RFC: ktls and krpc using M_EXTPG mbufs

From: Rick Macklem <rmacklem_at_uoguelph.ca>
Date: Sun, 19 Jul 2020 23:34:24 +0000
I spent a little time chasing a problem in the nfs-over-tls code, where it
would sometimes end up with corrupted data in the file(s) of a mirrored
pNFS configuration.

I think the problem was that the code filled the data to be written into
anonymous page M_EXTPG mbufs, then did a m_copym() { copy by
reference } and used the copies for the mirrored writes.
--> In ktls_encrypt(), the encryption was done to the same pages and,
       sometimes, the encrypted data got encrypted again during the
       sosend() of the other copy.

Although I haven't reproduced it, a regular kernel write RPC could suffer the
same consequences if the RPC is retried (it keeps an m_copym() copy
of the request in the krpc for an RPC retry).

At this time, the code in projects/nfs-over-tls works correctly, since it
always fills the data to be written into mbuf clusters, m_copym()s those
and then copies those { real copying using memcpy() } via
mb_mapped_to_unmapped() just before calling sosend().
--> This works, but it would be nice to avoid the mb_mapped_to_unmapped()
      copying for all the data being written via an NFS over TLS connection.

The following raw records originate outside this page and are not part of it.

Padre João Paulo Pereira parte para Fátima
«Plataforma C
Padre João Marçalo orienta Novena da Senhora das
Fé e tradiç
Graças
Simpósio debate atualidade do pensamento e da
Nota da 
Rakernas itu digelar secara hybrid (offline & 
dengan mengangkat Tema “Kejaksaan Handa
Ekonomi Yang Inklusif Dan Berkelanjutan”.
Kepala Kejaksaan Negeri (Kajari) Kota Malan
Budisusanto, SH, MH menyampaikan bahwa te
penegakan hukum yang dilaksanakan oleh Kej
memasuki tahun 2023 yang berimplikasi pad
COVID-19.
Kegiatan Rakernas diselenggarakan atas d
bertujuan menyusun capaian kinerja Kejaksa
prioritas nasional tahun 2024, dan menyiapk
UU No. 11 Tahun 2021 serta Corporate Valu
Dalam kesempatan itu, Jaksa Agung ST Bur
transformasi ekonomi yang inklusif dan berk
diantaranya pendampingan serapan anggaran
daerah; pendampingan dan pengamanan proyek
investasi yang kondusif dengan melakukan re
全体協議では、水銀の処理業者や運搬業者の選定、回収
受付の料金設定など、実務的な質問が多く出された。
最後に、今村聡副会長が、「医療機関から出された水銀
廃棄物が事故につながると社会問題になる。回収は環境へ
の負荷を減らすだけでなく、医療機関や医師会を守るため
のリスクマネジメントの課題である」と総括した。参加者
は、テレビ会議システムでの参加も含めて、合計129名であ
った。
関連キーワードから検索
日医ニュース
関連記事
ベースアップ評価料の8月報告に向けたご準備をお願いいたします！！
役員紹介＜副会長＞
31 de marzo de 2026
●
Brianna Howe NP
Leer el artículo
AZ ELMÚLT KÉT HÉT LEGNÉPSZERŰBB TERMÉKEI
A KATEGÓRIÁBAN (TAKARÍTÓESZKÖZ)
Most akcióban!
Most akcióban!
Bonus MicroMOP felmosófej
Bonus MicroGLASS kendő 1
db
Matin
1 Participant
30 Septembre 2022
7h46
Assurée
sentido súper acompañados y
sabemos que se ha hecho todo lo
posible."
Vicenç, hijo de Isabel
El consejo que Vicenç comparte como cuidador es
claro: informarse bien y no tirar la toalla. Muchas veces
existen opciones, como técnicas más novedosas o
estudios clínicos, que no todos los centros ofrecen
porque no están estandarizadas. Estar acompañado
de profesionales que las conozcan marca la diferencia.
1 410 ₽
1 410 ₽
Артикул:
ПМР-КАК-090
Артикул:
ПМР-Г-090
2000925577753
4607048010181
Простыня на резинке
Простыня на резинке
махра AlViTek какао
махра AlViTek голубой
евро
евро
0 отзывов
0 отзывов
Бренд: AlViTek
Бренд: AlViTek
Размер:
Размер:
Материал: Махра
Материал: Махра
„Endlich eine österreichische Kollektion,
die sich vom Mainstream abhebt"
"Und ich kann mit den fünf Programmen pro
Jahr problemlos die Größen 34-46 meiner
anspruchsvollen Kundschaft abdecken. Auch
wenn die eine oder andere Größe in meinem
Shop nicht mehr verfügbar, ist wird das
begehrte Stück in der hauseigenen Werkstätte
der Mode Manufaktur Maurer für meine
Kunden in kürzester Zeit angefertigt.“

For the TCP_TLS_MODE_SW case:
--> The NFS code can fill the written data into anonymous pages on M_EXTPG
       mbufs.
Then, the ktls_encrypt() could be modified to
allocate a new set of anonymous pages for the destination side of
the encryption (it already does this for the sendfile case) and put those
in a new mbuf list.
--> This would result in new anonymous pages and mbufs being allocated,
       but would not do memcpy()s.
After encryption, it would just do a m_freem() on the unencrypted list.
--> For the krpc client case, this call would only decrement the reference
      count on the unencrypted list and it could be used for a retry by the krpc
      and then be free'd { m_freem() call } after a reply is received.

If doing this for all the sosend()s of anonymous page M_EXTPG mbufs seems
like unnecessary overhead, the above could be enabled via a setsockopt()
on the socket.

What do others think of this?

For the hardware offload case:
- Can I assume that the anonymous pages in M_EXTPG mbufs will remain
   unchanged?
--> If so, and it won't change to TCP_TLS_MODE_SW, the NFS code could
       fill the data to be written into M_EXTPG mbufs safely.

- And, if so, can I safely use the ktls_session mode field to decide if offload
  is happening?
  I see the TCP_TXTLS_MODE socket opt which seems to
  switch the mode to TCP_TLS_MODE_SW.
  When does this happen? Or, can this happen to a session once in use?